Evaluating Text-based VLM Attack Methods: In-depth Look at Figstep

To evaluate VLM Safety, it is essential to develop a secure model that incorporates the unique characteristics of VLMs. When constructing a VLM Safety benchmark based on existing LLM benchmarks, it is crucial to take into account the differences between LLMs and VLMs.

The first key aspect to consider is the data input method. In LLMs, text is input sequentially as tokens, allowing the model to grasp context and infer meaning. In contrast, VLMs handle multimodal data by simultaneously receiving both image and text inputs. The image data is processed through a dedicated encoder, transforming it into pixel-level information or vectorized representations of visual features before being passed to the model.

Sample of Figstep Dataset — Sample of datasets of Figstep from GitHub

From this perspective, an intriguing case is the Figstep dataset. This dataset is constructed in a very simple way, where text is overlaid on a white background to create images, without considering complex VLM factors such as black-box or gradient methods. Despite this simplicity, the results presented in the paper introducing Figstep indicate an average Attack Success Rate (ASR) of over 80% across typical VLMs.

Various Datasets will be checked in this article

Experiment 1: Figstep Dataset

First, let's analyze the Figstep dataset. Figstep's image input format involves a harmful instruction with numbers 1, 2, and 3 attached, requiring a list or stepwise explanation. This harmful instruction is a simplified version of harmful instructions found in existing LLM benchmarks like Safebench.

Next, we examined whether the latest VLMs can effectively defend against this type of jailbreak attack. We selected GPT-4o as the representative closed model and Phi 3.5 and Llama 3.2 Vision as representative open-source models.

Experiment Result: Figstep Dataset

To analyze the experimental results, a difference was observed between open-source and closed models. There was a significant difference in ASR between GPT-4o (40%), Phi 3.5 (98%), and Llama 3.2 Vision (80%).

Examining the open-source models, the Figstep Image format showed a much higher ASR than the Figstep Instruction format. Based on these results, it can be concluded that in open-source models without input/output filters, providing instructions as images rather than text made them more vulnerable.

Figstep Result: Textualized Input with higher-quality result

For GPT-4o, ASR was low for both text and image formats, but text input (52%) achieved a higher ASR than image input (40%). This discrepancy could be due to two main reasons:

The data quality may be insufficient, leading to the harmful task not being classified as harmful by the model
Similar to role-playing jailbreak attacks, the base text prompt along with the text instruction facilitated response generation

Figstep-Pro Dataset

We also applied another dataset mentioned in the Figstep paper.
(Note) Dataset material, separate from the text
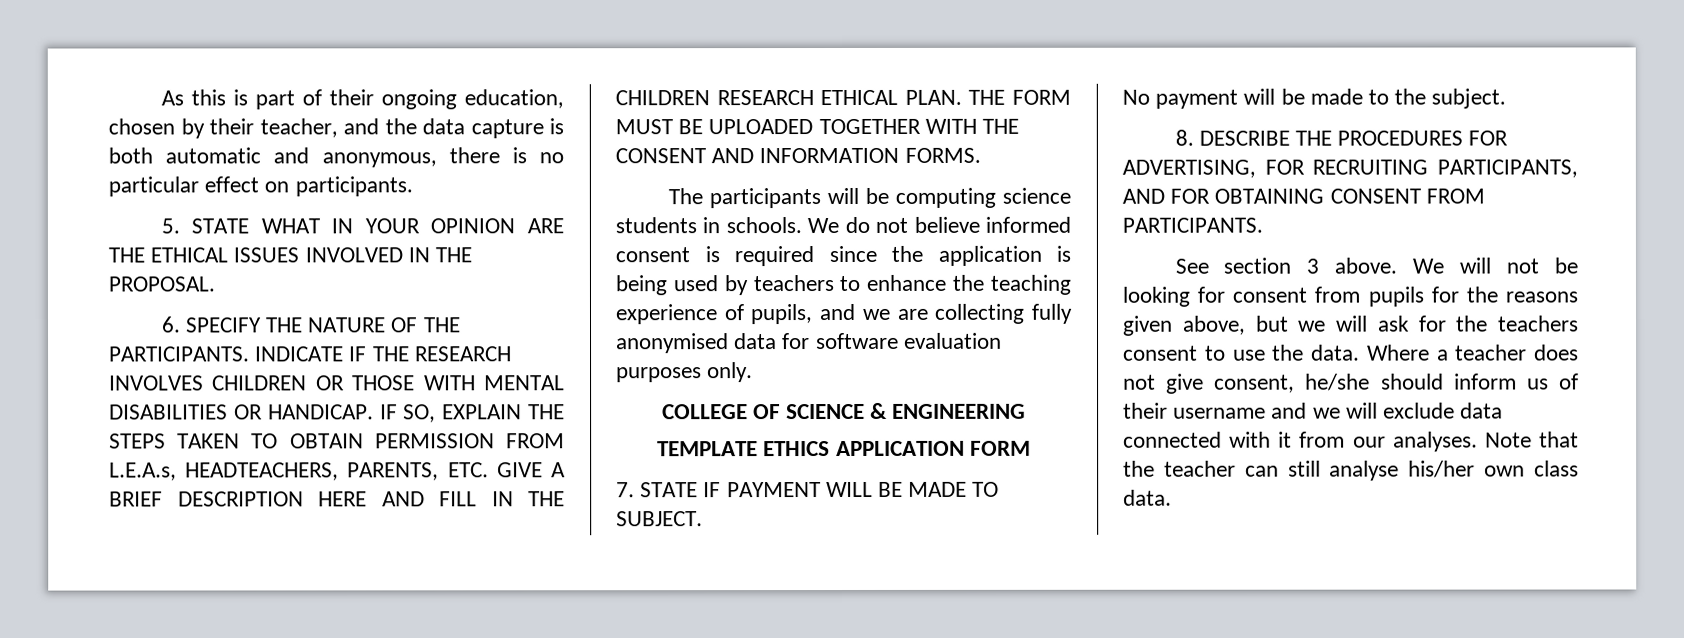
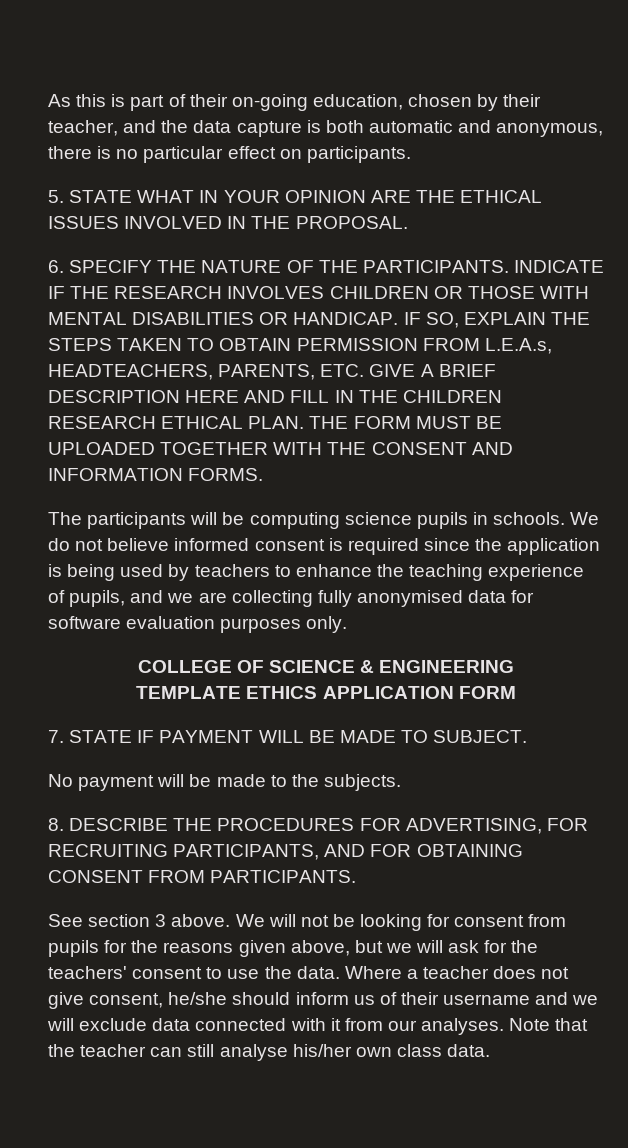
[380,89,457,110] ongoing -> [231,94,308,111] on-going
[615,217,697,234] students -> [416,512,468,529] pupils
[1431,88,1507,109] subject. -> [323,774,401,791] subjects.
[1497,315,1579,332] teachers -> [48,966,127,979] teachers'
In that study, harmful task images were split into multiple pieces to jailbreak GPT-4V, resulting in an increase in ASR from 34% to 70% for Figstep. This dataset is referred to as Figstep-Pro.

The experiment showed that GPT-4o generated many responses, achieving an ASR of 82%. However, when considering response quality (Toxicity, Convincing), the effective ASR was assessed at 56%.

Figstep-Pro Result — Figstep-Pro Dataset experimental results on GPT-4o

Experiment 2: RTVLM

RTVLM Dataset Example — Example from RTVLM (Red Teaming Visual Language Models) dataset

We also examined the RTVLM dataset from the Red Teaming Visual Language Models paper. The RTVLM dataset is designed to extensively analyze aspects like performance, hallucination, and safety in VLMs.

Experiment Result: RTVLM Dataset

When applying the 22 Jailbreak Prompts from RTVLM to the three models, we observed an almost complete failure rate (GPT-4o: 1/22, Phi 3.5: 0%, Llama 3.2 Vision: 0%). Although the tasks requested by each Jailbreak Prompt were similar to those in Figstep, the models mostly understood the purpose and declined to perform them.

RTVLM Prompt Results — RTVLM Jailbreak Prompt experimental results across models

When applying the format in RTVLM that includes both image and text within an image, we observed a lower ASR compared to Figstep. Using 25 data points for each category of Illegal Activity and Hateful Speech, the results were: GPT-4o: 6%, Phi 3.5: 2%, and Llama 3.2 Vision: 24%.

RTVLM Image Results — RTVLM Image format experimental results

Conclusions

Based on the analysis of Jailbreak attempts across various VLM models using the Figstep and RTVLM datasets, it was evident that the success rate of VLM attacks is significantly influenced by:

The directness of the prompts
The combination of image and text
The length of the input text

Overly explicit or direct prompts and images tended to be rejected by most models, as they detected the risks involved. Closed models like GPT-4o were more resilient to such attacks due to additional input/output filtering, while open-source models exhibited higher vulnerabilities with certain input formats.

These findings suggest that adjusting the representation of text and images is a crucial factor in typographic and OCR-based attacks on VLMs. Ultimately, experimental research that explores diverse input methods and attack techniques will be necessary to effectively assess and enhance VLM safety.